------ Data excerpts

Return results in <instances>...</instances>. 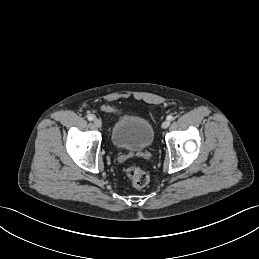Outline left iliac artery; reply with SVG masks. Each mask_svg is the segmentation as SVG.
I'll use <instances>...</instances> for the list:
<instances>
[{"label":"left iliac artery","mask_w":259,"mask_h":259,"mask_svg":"<svg viewBox=\"0 0 259 259\" xmlns=\"http://www.w3.org/2000/svg\"><path fill=\"white\" fill-rule=\"evenodd\" d=\"M167 120L172 121L173 120V116L172 115L167 116Z\"/></svg>","instance_id":"obj_1"}]
</instances>
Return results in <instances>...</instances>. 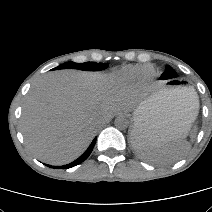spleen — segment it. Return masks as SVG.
<instances>
[{"label":"spleen","instance_id":"spleen-1","mask_svg":"<svg viewBox=\"0 0 212 212\" xmlns=\"http://www.w3.org/2000/svg\"><path fill=\"white\" fill-rule=\"evenodd\" d=\"M170 98L179 103L193 119L199 107L198 95L192 87H182L170 92ZM135 133H137L142 147H150L149 161L155 163H168L181 158L189 149L190 144L180 136L166 138L161 133L152 131L144 117H135Z\"/></svg>","mask_w":212,"mask_h":212}]
</instances>
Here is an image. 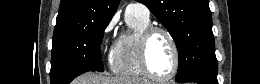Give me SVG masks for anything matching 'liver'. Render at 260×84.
<instances>
[{
    "instance_id": "obj_1",
    "label": "liver",
    "mask_w": 260,
    "mask_h": 84,
    "mask_svg": "<svg viewBox=\"0 0 260 84\" xmlns=\"http://www.w3.org/2000/svg\"><path fill=\"white\" fill-rule=\"evenodd\" d=\"M76 84H151V82L134 77H105L89 72L78 77Z\"/></svg>"
}]
</instances>
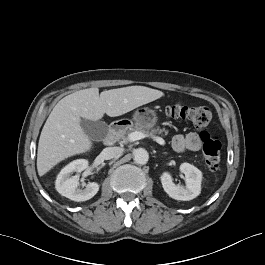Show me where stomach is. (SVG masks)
<instances>
[{"instance_id":"0dacf381","label":"stomach","mask_w":265,"mask_h":265,"mask_svg":"<svg viewBox=\"0 0 265 265\" xmlns=\"http://www.w3.org/2000/svg\"><path fill=\"white\" fill-rule=\"evenodd\" d=\"M133 121H125L127 124H134L144 129H150L156 125V112L150 108L137 109L133 114Z\"/></svg>"}]
</instances>
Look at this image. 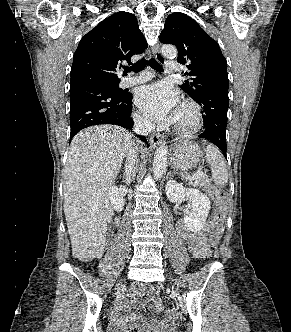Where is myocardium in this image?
Masks as SVG:
<instances>
[{
	"instance_id": "myocardium-1",
	"label": "myocardium",
	"mask_w": 291,
	"mask_h": 332,
	"mask_svg": "<svg viewBox=\"0 0 291 332\" xmlns=\"http://www.w3.org/2000/svg\"><path fill=\"white\" fill-rule=\"evenodd\" d=\"M180 108L186 109L189 112L190 123L187 126H180L174 123V132L182 136H189L198 132L203 126V117L200 107L194 101L184 100L181 103Z\"/></svg>"
}]
</instances>
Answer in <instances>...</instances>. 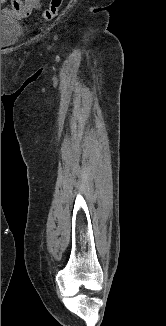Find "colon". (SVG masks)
I'll return each mask as SVG.
<instances>
[{
  "mask_svg": "<svg viewBox=\"0 0 166 326\" xmlns=\"http://www.w3.org/2000/svg\"><path fill=\"white\" fill-rule=\"evenodd\" d=\"M62 4L63 0H50L48 7L42 11L41 17L44 20H53L57 16Z\"/></svg>",
  "mask_w": 166,
  "mask_h": 326,
  "instance_id": "1",
  "label": "colon"
}]
</instances>
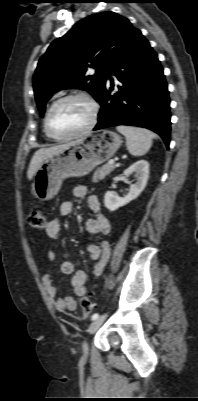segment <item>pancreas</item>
Segmentation results:
<instances>
[{
    "instance_id": "1",
    "label": "pancreas",
    "mask_w": 198,
    "mask_h": 401,
    "mask_svg": "<svg viewBox=\"0 0 198 401\" xmlns=\"http://www.w3.org/2000/svg\"><path fill=\"white\" fill-rule=\"evenodd\" d=\"M115 169L114 164L107 163L103 165L101 168L97 169L93 175V182L97 183L100 180H103L108 174H110Z\"/></svg>"
}]
</instances>
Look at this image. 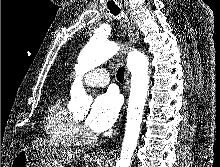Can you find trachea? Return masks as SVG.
<instances>
[{"label":"trachea","mask_w":220,"mask_h":167,"mask_svg":"<svg viewBox=\"0 0 220 167\" xmlns=\"http://www.w3.org/2000/svg\"><path fill=\"white\" fill-rule=\"evenodd\" d=\"M109 10H110V12L113 14V15H118L120 12H121V10L119 9V7H117V6H115V5H113V6H109ZM124 71H125V69H124V66H120L119 68H118V70H117V79H118V81L119 82H123V80H124Z\"/></svg>","instance_id":"3493384b"}]
</instances>
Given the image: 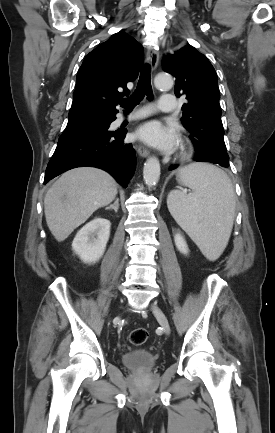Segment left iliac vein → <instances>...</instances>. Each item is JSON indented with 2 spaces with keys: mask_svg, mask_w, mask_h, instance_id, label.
Segmentation results:
<instances>
[{
  "mask_svg": "<svg viewBox=\"0 0 275 433\" xmlns=\"http://www.w3.org/2000/svg\"><path fill=\"white\" fill-rule=\"evenodd\" d=\"M152 311H153V314L155 315V317L157 318L159 324L164 329L165 333L170 334L169 322H168L165 314L163 313V311L156 304H153Z\"/></svg>",
  "mask_w": 275,
  "mask_h": 433,
  "instance_id": "left-iliac-vein-1",
  "label": "left iliac vein"
}]
</instances>
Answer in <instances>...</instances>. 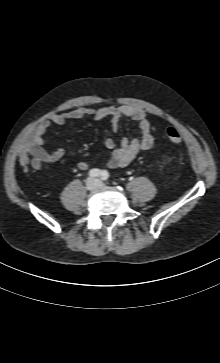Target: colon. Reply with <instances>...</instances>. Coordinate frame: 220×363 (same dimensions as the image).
<instances>
[{
    "label": "colon",
    "mask_w": 220,
    "mask_h": 363,
    "mask_svg": "<svg viewBox=\"0 0 220 363\" xmlns=\"http://www.w3.org/2000/svg\"><path fill=\"white\" fill-rule=\"evenodd\" d=\"M166 137L171 144H179L182 142V135L174 128L167 129Z\"/></svg>",
    "instance_id": "1"
}]
</instances>
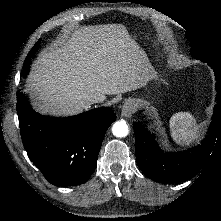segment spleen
I'll list each match as a JSON object with an SVG mask.
<instances>
[{"label": "spleen", "instance_id": "1", "mask_svg": "<svg viewBox=\"0 0 221 221\" xmlns=\"http://www.w3.org/2000/svg\"><path fill=\"white\" fill-rule=\"evenodd\" d=\"M170 131L172 139L178 143H189L196 135L195 118L189 112H178L170 120Z\"/></svg>", "mask_w": 221, "mask_h": 221}]
</instances>
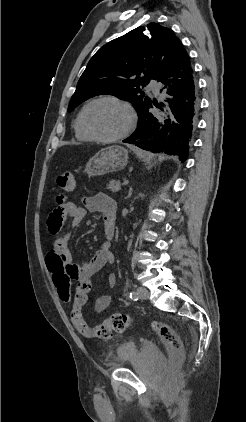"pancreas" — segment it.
Returning <instances> with one entry per match:
<instances>
[{"mask_svg": "<svg viewBox=\"0 0 246 422\" xmlns=\"http://www.w3.org/2000/svg\"><path fill=\"white\" fill-rule=\"evenodd\" d=\"M116 187L118 188L117 190H120V187H121V185H120V181L111 180V181L109 182V184H107V189H109V190H110V191H112V192L117 191V190H116Z\"/></svg>", "mask_w": 246, "mask_h": 422, "instance_id": "obj_1", "label": "pancreas"}]
</instances>
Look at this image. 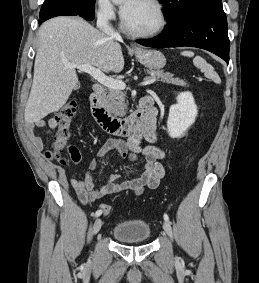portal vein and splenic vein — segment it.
Returning <instances> with one entry per match:
<instances>
[{"label": "portal vein and splenic vein", "instance_id": "18ae733b", "mask_svg": "<svg viewBox=\"0 0 259 283\" xmlns=\"http://www.w3.org/2000/svg\"><path fill=\"white\" fill-rule=\"evenodd\" d=\"M67 68H76L80 71L90 74L94 79H96L100 84L107 88L124 90L126 88L125 83L122 80L113 79L107 77L100 69L92 67L90 65H78V64H66ZM156 81L154 77H148L144 79L141 85H149Z\"/></svg>", "mask_w": 259, "mask_h": 283}]
</instances>
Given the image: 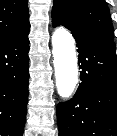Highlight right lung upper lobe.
<instances>
[{"label":"right lung upper lobe","instance_id":"obj_1","mask_svg":"<svg viewBox=\"0 0 117 136\" xmlns=\"http://www.w3.org/2000/svg\"><path fill=\"white\" fill-rule=\"evenodd\" d=\"M28 0H0V41L30 27Z\"/></svg>","mask_w":117,"mask_h":136}]
</instances>
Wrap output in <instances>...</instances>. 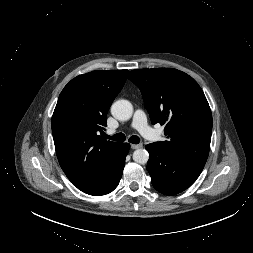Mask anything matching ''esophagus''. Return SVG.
<instances>
[{
	"label": "esophagus",
	"instance_id": "34e87169",
	"mask_svg": "<svg viewBox=\"0 0 253 253\" xmlns=\"http://www.w3.org/2000/svg\"><path fill=\"white\" fill-rule=\"evenodd\" d=\"M142 147V144H131L132 149H139Z\"/></svg>",
	"mask_w": 253,
	"mask_h": 253
}]
</instances>
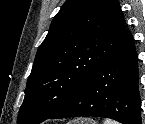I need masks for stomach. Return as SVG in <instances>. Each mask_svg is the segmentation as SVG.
I'll use <instances>...</instances> for the list:
<instances>
[{"mask_svg":"<svg viewBox=\"0 0 145 124\" xmlns=\"http://www.w3.org/2000/svg\"><path fill=\"white\" fill-rule=\"evenodd\" d=\"M80 124H96V123L90 119H84L81 121Z\"/></svg>","mask_w":145,"mask_h":124,"instance_id":"obj_1","label":"stomach"}]
</instances>
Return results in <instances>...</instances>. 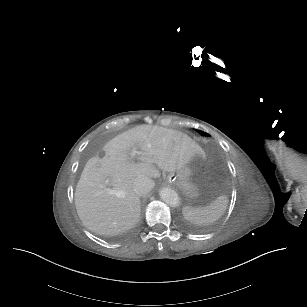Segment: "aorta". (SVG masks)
Masks as SVG:
<instances>
[{
	"mask_svg": "<svg viewBox=\"0 0 307 307\" xmlns=\"http://www.w3.org/2000/svg\"><path fill=\"white\" fill-rule=\"evenodd\" d=\"M160 196L165 203L171 206H177L179 204L178 194L170 188H163L160 191Z\"/></svg>",
	"mask_w": 307,
	"mask_h": 307,
	"instance_id": "aorta-1",
	"label": "aorta"
}]
</instances>
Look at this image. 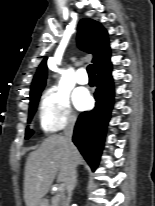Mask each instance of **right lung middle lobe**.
Instances as JSON below:
<instances>
[{"label": "right lung middle lobe", "mask_w": 155, "mask_h": 206, "mask_svg": "<svg viewBox=\"0 0 155 206\" xmlns=\"http://www.w3.org/2000/svg\"><path fill=\"white\" fill-rule=\"evenodd\" d=\"M41 93L35 95L34 97L30 98V104H29V117L28 120L30 122V120L32 119L35 111H36V107L39 101ZM33 134V131L30 129L26 130V134H25V138L28 139L31 135Z\"/></svg>", "instance_id": "dd1d6c3e"}]
</instances>
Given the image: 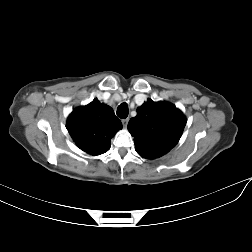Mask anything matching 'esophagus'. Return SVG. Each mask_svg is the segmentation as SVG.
Wrapping results in <instances>:
<instances>
[{"mask_svg":"<svg viewBox=\"0 0 252 252\" xmlns=\"http://www.w3.org/2000/svg\"><path fill=\"white\" fill-rule=\"evenodd\" d=\"M128 121H129V119H128V118H126V119H123V120H122V124H123V126H124V127H126V126H127Z\"/></svg>","mask_w":252,"mask_h":252,"instance_id":"34e87169","label":"esophagus"}]
</instances>
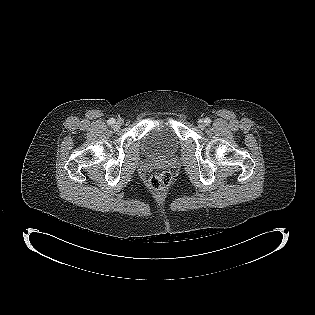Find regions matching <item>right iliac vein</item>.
<instances>
[{
    "mask_svg": "<svg viewBox=\"0 0 315 315\" xmlns=\"http://www.w3.org/2000/svg\"><path fill=\"white\" fill-rule=\"evenodd\" d=\"M121 125H122V121H121V120H118V121L115 123L114 127H115L116 129H118V128L121 127Z\"/></svg>",
    "mask_w": 315,
    "mask_h": 315,
    "instance_id": "right-iliac-vein-1",
    "label": "right iliac vein"
}]
</instances>
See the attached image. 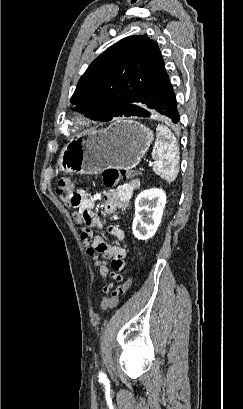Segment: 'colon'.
<instances>
[{"instance_id": "5ec220e1", "label": "colon", "mask_w": 243, "mask_h": 409, "mask_svg": "<svg viewBox=\"0 0 243 409\" xmlns=\"http://www.w3.org/2000/svg\"><path fill=\"white\" fill-rule=\"evenodd\" d=\"M135 176V171L128 168H108L103 173L104 185L108 188H112L119 184L121 181H127ZM56 194L58 198L68 207H77L80 202V197L77 194V190L74 189L73 180L70 178H63L59 180L56 187ZM131 286V279L127 278L126 281L118 285L111 293L110 297L102 300L100 305V311L106 312L109 309L115 308L120 298L127 292Z\"/></svg>"}]
</instances>
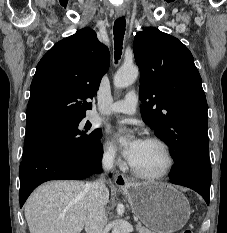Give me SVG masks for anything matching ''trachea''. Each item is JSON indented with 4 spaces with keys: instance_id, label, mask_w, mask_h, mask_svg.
I'll return each instance as SVG.
<instances>
[{
    "instance_id": "1",
    "label": "trachea",
    "mask_w": 227,
    "mask_h": 233,
    "mask_svg": "<svg viewBox=\"0 0 227 233\" xmlns=\"http://www.w3.org/2000/svg\"><path fill=\"white\" fill-rule=\"evenodd\" d=\"M125 18L120 17L114 23L113 34H114V46H115V60L116 62L121 58L123 38L125 34Z\"/></svg>"
}]
</instances>
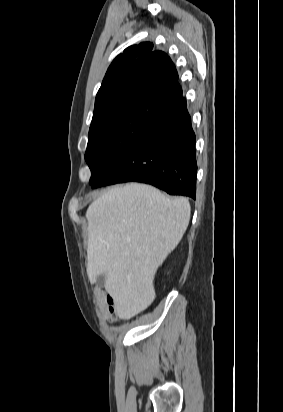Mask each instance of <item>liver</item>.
<instances>
[{
  "mask_svg": "<svg viewBox=\"0 0 283 412\" xmlns=\"http://www.w3.org/2000/svg\"><path fill=\"white\" fill-rule=\"evenodd\" d=\"M86 218L88 278L104 274L119 318L130 319L153 302L154 276L188 227L189 201L129 183L98 197Z\"/></svg>",
  "mask_w": 283,
  "mask_h": 412,
  "instance_id": "obj_1",
  "label": "liver"
}]
</instances>
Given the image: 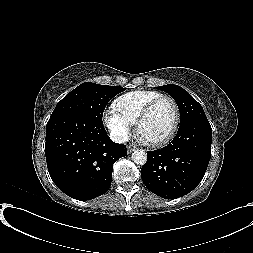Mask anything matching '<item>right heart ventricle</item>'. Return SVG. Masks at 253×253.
I'll list each match as a JSON object with an SVG mask.
<instances>
[{
    "instance_id": "obj_1",
    "label": "right heart ventricle",
    "mask_w": 253,
    "mask_h": 253,
    "mask_svg": "<svg viewBox=\"0 0 253 253\" xmlns=\"http://www.w3.org/2000/svg\"><path fill=\"white\" fill-rule=\"evenodd\" d=\"M161 96L164 95L157 91H131L119 96L114 102V108L131 124H135L145 106Z\"/></svg>"
}]
</instances>
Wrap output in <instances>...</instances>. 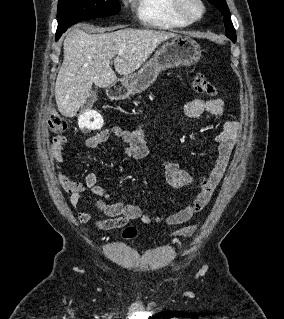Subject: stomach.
Returning <instances> with one entry per match:
<instances>
[{"instance_id": "obj_1", "label": "stomach", "mask_w": 284, "mask_h": 319, "mask_svg": "<svg viewBox=\"0 0 284 319\" xmlns=\"http://www.w3.org/2000/svg\"><path fill=\"white\" fill-rule=\"evenodd\" d=\"M201 57L200 45L190 37L176 36L164 43L137 73L124 76L120 83L127 94L146 90L162 70L190 66Z\"/></svg>"}]
</instances>
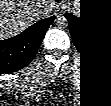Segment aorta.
<instances>
[{"mask_svg": "<svg viewBox=\"0 0 111 106\" xmlns=\"http://www.w3.org/2000/svg\"><path fill=\"white\" fill-rule=\"evenodd\" d=\"M58 24H60L62 27H65V25H66V19L65 18H59Z\"/></svg>", "mask_w": 111, "mask_h": 106, "instance_id": "1", "label": "aorta"}]
</instances>
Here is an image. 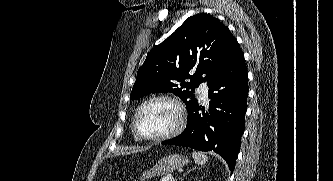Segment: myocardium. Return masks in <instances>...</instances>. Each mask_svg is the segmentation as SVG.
Returning <instances> with one entry per match:
<instances>
[{"mask_svg":"<svg viewBox=\"0 0 333 181\" xmlns=\"http://www.w3.org/2000/svg\"><path fill=\"white\" fill-rule=\"evenodd\" d=\"M158 100L171 102L176 107L177 113H178L177 123L174 126V128L171 129L167 133H164L159 136H145L138 129V126H137L138 117L145 106H147L148 104H150L154 101H158ZM185 119H186L185 107H184L183 103L177 97L168 95V94L154 95V96L146 99L145 101H143L137 108L135 115L133 117V121H132V130H133L134 134L142 140L152 141V142L165 141V140L175 137L183 130V128L185 126Z\"/></svg>","mask_w":333,"mask_h":181,"instance_id":"obj_1","label":"myocardium"}]
</instances>
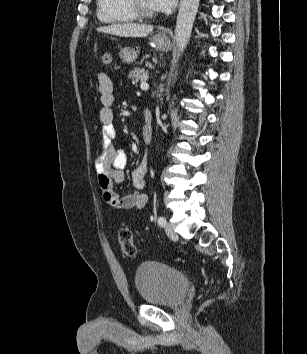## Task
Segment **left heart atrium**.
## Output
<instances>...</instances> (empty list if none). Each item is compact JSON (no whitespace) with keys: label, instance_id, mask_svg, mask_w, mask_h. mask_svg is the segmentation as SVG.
I'll return each mask as SVG.
<instances>
[{"label":"left heart atrium","instance_id":"left-heart-atrium-1","mask_svg":"<svg viewBox=\"0 0 307 354\" xmlns=\"http://www.w3.org/2000/svg\"><path fill=\"white\" fill-rule=\"evenodd\" d=\"M154 10L167 11L173 8L177 0H150Z\"/></svg>","mask_w":307,"mask_h":354}]
</instances>
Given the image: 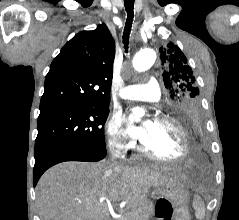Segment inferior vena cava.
<instances>
[{
  "mask_svg": "<svg viewBox=\"0 0 239 220\" xmlns=\"http://www.w3.org/2000/svg\"><path fill=\"white\" fill-rule=\"evenodd\" d=\"M111 161L115 163V156L114 155H112Z\"/></svg>",
  "mask_w": 239,
  "mask_h": 220,
  "instance_id": "inferior-vena-cava-1",
  "label": "inferior vena cava"
}]
</instances>
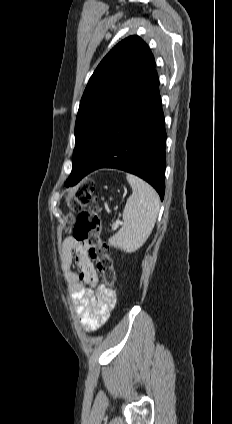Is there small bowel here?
I'll return each instance as SVG.
<instances>
[{
	"label": "small bowel",
	"mask_w": 232,
	"mask_h": 424,
	"mask_svg": "<svg viewBox=\"0 0 232 424\" xmlns=\"http://www.w3.org/2000/svg\"><path fill=\"white\" fill-rule=\"evenodd\" d=\"M73 265L78 271L72 269ZM60 267L81 325L88 332L98 330L108 320L116 295L99 286L88 245L72 237L65 238L60 247Z\"/></svg>",
	"instance_id": "small-bowel-1"
}]
</instances>
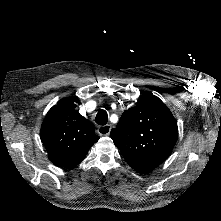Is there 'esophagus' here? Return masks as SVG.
<instances>
[{
    "label": "esophagus",
    "mask_w": 221,
    "mask_h": 221,
    "mask_svg": "<svg viewBox=\"0 0 221 221\" xmlns=\"http://www.w3.org/2000/svg\"><path fill=\"white\" fill-rule=\"evenodd\" d=\"M112 126L110 124L99 126L97 132L100 136H109Z\"/></svg>",
    "instance_id": "1"
}]
</instances>
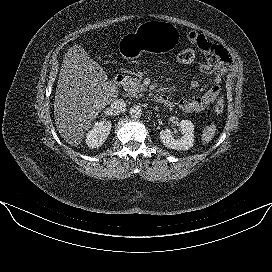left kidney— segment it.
<instances>
[{"instance_id": "1", "label": "left kidney", "mask_w": 272, "mask_h": 272, "mask_svg": "<svg viewBox=\"0 0 272 272\" xmlns=\"http://www.w3.org/2000/svg\"><path fill=\"white\" fill-rule=\"evenodd\" d=\"M179 125L183 132V136L180 139H174L169 129L160 131V139L170 149L185 151L193 147L194 124L189 120H182Z\"/></svg>"}]
</instances>
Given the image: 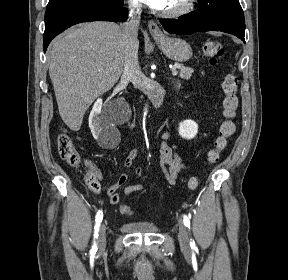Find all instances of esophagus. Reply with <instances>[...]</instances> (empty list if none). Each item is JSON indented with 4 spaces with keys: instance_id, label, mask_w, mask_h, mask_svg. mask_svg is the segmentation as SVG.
Listing matches in <instances>:
<instances>
[{
    "instance_id": "obj_1",
    "label": "esophagus",
    "mask_w": 288,
    "mask_h": 280,
    "mask_svg": "<svg viewBox=\"0 0 288 280\" xmlns=\"http://www.w3.org/2000/svg\"><path fill=\"white\" fill-rule=\"evenodd\" d=\"M148 28L152 37L159 38L163 36V32L161 31L159 26L156 24V22H154L153 20H150L148 22Z\"/></svg>"
}]
</instances>
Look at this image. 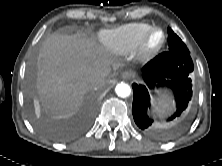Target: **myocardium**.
Listing matches in <instances>:
<instances>
[{
  "mask_svg": "<svg viewBox=\"0 0 222 166\" xmlns=\"http://www.w3.org/2000/svg\"><path fill=\"white\" fill-rule=\"evenodd\" d=\"M155 32L161 33V40L154 46L149 44L151 36ZM166 43V33L158 26H151L142 36L135 49V55L140 61H147L157 56Z\"/></svg>",
  "mask_w": 222,
  "mask_h": 166,
  "instance_id": "myocardium-1",
  "label": "myocardium"
}]
</instances>
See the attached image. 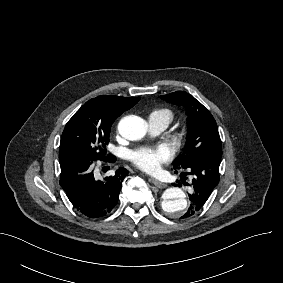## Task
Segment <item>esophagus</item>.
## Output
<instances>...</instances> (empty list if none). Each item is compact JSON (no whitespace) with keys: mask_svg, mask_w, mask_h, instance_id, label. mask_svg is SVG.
Instances as JSON below:
<instances>
[{"mask_svg":"<svg viewBox=\"0 0 283 283\" xmlns=\"http://www.w3.org/2000/svg\"><path fill=\"white\" fill-rule=\"evenodd\" d=\"M151 180H152V183H153L155 186H157L158 188H165V187H167V184H166V183H163V182H161V181H159V180H157V179H155V178H151Z\"/></svg>","mask_w":283,"mask_h":283,"instance_id":"34e87169","label":"esophagus"}]
</instances>
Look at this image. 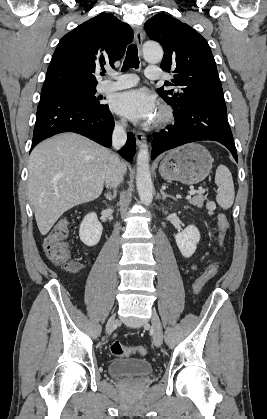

------------

▸ **Aim of the task**:
Pull out every line of the data above that contains the string "compact", matching case exactly.

▸ **Output for this task**:
<instances>...</instances> (empty list if none). Each item is compact JSON (no whitespace) with keys: label, instance_id, mask_svg, mask_w, mask_h. mask_svg is the segmentation as SVG.
<instances>...</instances> (empty list if none). Each item is compact JSON (no whitespace) with keys: mask_svg, mask_w, mask_h, instance_id, label. mask_svg is SVG.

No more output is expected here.